How might you spend an hour this week? Perhaps it will be dominated by bat men, mad men or—if you’re lucky—the ice-cream man. So it wouldn’t kill you to go see an experimental film, especially one as singular and thought-provoking as John Gianvito’s Profit Motive and the Whispering Wind. On the strength of its critical reception at festivals, this lovely, rigorous piece (made by a Boston professor) has secured what few experimental works do, a one-week theatrical run. It deserves it.
Should you commit, you’ll have, firstly, the strangest sensation of being outdoors. The entire film, a documentary, is composed of quiet, still moments, far from the city. Trees sway in the breeze; occasionally you’ll hear a distant car pass. People do not invade these shots, at least not living ones. Profit Motive is composed almost entirely of footage captured at grave sites. The daytime serenity of these resting places proves absorbing. If your mind wanders, it’ll be doing exactly what it might have if you’d actually ventured out to pay your respects.
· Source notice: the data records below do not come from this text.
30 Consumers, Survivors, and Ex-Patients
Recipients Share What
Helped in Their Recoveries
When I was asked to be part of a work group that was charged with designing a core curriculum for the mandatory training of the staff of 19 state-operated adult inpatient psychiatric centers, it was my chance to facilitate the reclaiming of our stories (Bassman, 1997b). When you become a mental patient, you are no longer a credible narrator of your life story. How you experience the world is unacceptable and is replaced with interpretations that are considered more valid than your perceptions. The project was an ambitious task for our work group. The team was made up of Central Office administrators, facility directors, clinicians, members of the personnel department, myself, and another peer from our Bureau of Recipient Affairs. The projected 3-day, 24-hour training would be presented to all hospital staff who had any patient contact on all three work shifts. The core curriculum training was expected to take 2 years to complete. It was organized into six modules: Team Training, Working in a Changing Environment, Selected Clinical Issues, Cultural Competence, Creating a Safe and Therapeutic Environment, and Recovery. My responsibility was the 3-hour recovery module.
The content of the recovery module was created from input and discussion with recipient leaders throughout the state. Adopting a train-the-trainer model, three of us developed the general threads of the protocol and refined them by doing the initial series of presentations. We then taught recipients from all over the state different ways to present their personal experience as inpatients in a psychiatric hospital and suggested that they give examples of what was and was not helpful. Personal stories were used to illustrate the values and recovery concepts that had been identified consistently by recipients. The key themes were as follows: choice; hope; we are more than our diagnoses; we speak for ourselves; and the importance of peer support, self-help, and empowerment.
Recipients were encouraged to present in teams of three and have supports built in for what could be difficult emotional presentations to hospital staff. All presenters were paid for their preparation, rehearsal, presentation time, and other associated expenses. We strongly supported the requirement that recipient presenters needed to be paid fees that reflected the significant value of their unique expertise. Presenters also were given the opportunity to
Then there are the names of the fallen themselves: stately, solemn, sure to inspire. From Thomas Paine and Eugene Debs to Malcolm X and César Chávez, the doc quietly constructs a chronology of American rebellion, of strivers, laborers and rioters. Even if other names mean nothing to you, they stir with the finality of death (they’re taken from Howard Zinn’s A People’s History of the United States). Gianvito, to his achievement, weds a socialist remembrance with the land itself; his film suggests the naturalness of American defiance, poured into its very soil. You begin to wonder how these people might have sacrificed an hour—and suddenly, it’s over.